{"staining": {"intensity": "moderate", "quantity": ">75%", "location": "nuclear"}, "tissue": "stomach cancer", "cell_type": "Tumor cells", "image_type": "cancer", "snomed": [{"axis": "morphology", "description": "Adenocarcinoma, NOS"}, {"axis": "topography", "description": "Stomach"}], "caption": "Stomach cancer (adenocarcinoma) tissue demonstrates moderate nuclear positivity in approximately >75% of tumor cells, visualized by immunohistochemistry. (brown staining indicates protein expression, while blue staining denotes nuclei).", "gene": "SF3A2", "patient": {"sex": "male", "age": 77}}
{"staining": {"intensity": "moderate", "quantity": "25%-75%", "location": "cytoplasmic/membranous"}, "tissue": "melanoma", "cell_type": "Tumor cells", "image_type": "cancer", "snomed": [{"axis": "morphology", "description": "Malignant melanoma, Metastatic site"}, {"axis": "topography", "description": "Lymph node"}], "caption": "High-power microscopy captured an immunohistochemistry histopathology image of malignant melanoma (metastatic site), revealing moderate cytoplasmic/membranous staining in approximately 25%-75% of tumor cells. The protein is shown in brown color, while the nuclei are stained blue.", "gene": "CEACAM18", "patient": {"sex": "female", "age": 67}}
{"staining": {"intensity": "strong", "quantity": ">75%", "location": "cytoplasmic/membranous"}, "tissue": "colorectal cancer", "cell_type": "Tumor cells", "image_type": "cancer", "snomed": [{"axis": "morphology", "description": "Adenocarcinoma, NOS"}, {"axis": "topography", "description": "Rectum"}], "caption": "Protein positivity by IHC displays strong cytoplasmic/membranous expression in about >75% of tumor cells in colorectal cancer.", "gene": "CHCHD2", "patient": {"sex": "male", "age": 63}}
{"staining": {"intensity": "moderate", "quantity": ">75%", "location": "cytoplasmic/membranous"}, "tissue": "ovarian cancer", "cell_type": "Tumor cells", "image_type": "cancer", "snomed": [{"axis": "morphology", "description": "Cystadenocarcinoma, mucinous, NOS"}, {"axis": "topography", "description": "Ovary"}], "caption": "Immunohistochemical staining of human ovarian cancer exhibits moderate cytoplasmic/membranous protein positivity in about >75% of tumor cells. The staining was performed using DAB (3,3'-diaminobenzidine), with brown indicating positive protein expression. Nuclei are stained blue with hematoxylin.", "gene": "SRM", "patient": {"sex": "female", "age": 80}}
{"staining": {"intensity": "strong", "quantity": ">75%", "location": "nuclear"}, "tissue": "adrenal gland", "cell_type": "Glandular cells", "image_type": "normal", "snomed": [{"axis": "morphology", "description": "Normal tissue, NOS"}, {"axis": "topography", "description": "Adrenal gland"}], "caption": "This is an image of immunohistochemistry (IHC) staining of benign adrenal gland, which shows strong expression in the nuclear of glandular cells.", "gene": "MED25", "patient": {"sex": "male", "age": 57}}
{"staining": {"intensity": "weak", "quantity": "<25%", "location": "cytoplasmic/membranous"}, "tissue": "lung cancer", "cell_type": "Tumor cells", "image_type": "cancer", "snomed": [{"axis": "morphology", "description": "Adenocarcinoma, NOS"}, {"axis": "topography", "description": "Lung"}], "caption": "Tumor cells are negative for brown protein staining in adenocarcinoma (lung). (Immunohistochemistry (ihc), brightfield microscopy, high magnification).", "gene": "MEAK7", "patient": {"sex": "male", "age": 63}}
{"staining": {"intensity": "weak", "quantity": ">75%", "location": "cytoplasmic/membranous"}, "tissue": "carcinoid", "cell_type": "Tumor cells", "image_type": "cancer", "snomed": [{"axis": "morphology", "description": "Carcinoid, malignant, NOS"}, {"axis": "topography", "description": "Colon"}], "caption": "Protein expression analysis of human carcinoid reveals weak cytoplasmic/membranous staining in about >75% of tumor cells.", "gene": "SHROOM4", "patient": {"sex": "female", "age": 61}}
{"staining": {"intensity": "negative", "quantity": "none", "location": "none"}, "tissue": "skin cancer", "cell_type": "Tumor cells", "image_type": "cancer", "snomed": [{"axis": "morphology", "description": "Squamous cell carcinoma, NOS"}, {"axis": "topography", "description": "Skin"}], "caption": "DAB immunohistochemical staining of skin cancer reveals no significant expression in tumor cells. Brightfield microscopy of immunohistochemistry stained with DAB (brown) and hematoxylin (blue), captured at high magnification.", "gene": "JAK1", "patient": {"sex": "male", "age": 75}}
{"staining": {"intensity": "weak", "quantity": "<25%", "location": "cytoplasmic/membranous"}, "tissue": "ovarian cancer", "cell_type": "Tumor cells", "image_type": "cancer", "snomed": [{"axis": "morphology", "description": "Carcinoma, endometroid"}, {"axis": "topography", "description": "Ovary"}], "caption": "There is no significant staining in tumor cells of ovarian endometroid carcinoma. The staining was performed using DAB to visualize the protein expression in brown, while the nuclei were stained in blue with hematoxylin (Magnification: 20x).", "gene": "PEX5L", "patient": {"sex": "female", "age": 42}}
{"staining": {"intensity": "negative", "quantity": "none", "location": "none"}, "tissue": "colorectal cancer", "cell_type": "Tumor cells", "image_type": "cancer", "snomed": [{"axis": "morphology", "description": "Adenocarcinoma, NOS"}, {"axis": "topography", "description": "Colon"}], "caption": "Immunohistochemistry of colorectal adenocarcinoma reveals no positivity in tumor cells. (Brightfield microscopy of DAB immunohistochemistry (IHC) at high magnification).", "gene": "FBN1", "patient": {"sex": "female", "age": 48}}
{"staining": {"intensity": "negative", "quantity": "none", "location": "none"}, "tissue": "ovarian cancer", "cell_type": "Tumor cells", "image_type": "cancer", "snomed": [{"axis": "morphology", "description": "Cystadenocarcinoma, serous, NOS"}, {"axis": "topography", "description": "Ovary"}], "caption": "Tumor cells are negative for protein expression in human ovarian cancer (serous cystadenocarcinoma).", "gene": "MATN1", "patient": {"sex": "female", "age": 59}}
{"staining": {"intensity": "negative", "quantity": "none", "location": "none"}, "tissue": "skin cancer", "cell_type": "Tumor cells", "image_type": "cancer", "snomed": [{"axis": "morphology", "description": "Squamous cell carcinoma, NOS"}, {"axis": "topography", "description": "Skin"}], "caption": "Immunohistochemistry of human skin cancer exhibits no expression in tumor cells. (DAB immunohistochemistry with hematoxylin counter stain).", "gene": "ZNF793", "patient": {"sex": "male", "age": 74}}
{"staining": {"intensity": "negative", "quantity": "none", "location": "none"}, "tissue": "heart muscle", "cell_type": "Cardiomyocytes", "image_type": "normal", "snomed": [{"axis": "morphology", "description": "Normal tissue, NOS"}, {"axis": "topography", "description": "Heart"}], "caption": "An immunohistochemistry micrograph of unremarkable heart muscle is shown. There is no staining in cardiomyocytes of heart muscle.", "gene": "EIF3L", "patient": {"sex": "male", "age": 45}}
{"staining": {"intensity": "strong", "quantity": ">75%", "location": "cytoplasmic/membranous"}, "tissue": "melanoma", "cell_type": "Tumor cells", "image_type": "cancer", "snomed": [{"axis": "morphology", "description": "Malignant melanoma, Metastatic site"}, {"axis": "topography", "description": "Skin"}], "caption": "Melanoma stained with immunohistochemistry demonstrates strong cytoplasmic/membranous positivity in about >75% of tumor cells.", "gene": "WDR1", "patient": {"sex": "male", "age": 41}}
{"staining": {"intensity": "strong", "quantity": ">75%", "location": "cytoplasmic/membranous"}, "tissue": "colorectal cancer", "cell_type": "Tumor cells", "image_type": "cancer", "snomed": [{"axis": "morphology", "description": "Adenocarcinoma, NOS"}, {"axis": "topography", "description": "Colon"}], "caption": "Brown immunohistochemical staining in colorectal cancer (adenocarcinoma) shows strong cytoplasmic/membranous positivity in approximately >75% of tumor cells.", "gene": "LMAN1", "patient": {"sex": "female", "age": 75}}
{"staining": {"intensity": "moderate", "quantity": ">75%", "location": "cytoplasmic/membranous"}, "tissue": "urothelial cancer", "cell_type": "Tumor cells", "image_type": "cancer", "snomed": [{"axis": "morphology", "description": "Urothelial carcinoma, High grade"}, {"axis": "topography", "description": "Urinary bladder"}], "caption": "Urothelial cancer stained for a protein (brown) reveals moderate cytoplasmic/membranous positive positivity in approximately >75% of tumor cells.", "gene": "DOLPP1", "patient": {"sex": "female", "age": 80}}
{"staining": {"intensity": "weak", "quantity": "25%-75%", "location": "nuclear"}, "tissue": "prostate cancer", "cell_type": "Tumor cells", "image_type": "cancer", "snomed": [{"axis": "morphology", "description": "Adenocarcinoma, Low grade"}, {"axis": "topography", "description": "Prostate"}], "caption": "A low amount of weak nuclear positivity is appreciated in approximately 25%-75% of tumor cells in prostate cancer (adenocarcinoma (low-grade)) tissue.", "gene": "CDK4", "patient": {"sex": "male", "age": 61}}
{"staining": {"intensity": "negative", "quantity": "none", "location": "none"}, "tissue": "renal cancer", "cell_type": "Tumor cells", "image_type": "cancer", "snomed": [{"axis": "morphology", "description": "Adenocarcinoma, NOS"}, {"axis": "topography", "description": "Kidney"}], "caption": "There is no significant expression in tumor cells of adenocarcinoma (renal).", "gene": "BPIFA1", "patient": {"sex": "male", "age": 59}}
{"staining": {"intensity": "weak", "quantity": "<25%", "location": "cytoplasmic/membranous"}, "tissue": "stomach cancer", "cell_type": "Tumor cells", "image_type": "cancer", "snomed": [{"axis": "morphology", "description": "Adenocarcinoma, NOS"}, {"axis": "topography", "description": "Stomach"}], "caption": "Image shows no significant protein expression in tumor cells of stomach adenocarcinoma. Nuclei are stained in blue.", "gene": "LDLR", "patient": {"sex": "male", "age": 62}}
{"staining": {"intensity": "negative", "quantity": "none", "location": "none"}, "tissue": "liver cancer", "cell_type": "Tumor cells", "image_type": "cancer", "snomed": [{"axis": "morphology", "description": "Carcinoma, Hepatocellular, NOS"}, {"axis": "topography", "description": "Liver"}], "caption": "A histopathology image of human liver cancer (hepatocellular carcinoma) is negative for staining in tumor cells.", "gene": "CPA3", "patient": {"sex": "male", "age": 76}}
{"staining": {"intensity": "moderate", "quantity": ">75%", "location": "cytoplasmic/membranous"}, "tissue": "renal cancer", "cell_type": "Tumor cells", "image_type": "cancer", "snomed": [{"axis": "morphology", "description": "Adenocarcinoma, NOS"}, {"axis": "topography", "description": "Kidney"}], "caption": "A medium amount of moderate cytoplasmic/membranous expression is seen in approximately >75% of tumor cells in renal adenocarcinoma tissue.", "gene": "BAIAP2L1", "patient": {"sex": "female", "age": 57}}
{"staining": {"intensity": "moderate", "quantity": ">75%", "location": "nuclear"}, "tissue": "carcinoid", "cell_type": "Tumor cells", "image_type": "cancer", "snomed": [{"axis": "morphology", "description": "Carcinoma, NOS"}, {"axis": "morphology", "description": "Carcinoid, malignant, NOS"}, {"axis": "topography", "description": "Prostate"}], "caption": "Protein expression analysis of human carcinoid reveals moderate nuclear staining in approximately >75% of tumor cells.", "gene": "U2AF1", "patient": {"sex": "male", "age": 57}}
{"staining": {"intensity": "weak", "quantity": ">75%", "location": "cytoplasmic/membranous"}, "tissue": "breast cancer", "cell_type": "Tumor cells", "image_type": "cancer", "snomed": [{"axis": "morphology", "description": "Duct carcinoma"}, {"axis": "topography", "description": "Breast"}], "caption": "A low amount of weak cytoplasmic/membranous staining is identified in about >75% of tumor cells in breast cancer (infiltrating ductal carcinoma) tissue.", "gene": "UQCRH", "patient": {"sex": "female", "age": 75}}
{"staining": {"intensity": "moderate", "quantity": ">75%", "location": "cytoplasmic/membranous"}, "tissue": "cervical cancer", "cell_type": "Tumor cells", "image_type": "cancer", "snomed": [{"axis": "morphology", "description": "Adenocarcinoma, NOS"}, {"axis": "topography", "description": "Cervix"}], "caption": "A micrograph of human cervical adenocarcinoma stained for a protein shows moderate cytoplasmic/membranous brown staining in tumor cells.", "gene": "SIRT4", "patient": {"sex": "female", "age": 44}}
════
* **Problem requirements**
Output the first line of the entries above and every line after it, exactly as written, ending with the line that contains "positivity by IHC".

* **Written solution**
{"staining": {"intensity": "moderate", "quantity": ">75%", "location": "nuclear"}, "tissue": "stomach cancer", "cell_type": "Tumor cells", "image_type": "cancer", "snomed": [{"axis": "morphology", "description": "Adenocarcinoma, NOS"}, {"axis": "topography", "description": "Stomach"}], "caption": "Stomach cancer (adenocarcinoma) tissue demonstrates moderate nuclear positivity in approximately >75% of tumor cells, visualized by immunohistochemistry. (brown staining indicates protein expression, while blue staining denotes nuclei).", "gene": "SF3A2", "patient": {"sex": "male", "age": 77}}
{"staining": {"intensity": "moderate", "quantity": "25%-75%", "location": "cytoplasmic/membranous"}, "tissue": "melanoma", "cell_type": "Tumor cells", "image_type": "cancer", "snomed": [{"axis": "morphology", "description": "Malignant melanoma, Metastatic site"}, {"axis": "topography", "description": "Lymph node"}], "caption": "High-power microscopy captured an immunohistochemistry histopathology image of malignant melanoma (metastatic site), revealing moderate cytoplasmic/membranous staining in approximately 25%-75% of tumor cells. The protein is shown in brown color, while the nuclei are stained blue.", "gene": "CEACAM18", "patient": {"sex": "female", "age": 67}}
{"staining": {"intensity": "strong", "quantity": ">75%", "location": "cytoplasmic/membranous"}, "tissue": "colorectal cancer", "cell_type": "Tumor cells", "image_type": "cancer", "snomed": [{"axis": "morphology", "description": "Adenocarcinoma, NOS"}, {"axis": "topography", "description": "Rectum"}], "caption": "Protein positivity by IHC displays strong cytoplasmic/membranous expression in about >75% of tumor cells in colorectal cancer.", "gene": "CHCHD2", "patient": {"sex": "male", "age": 63}}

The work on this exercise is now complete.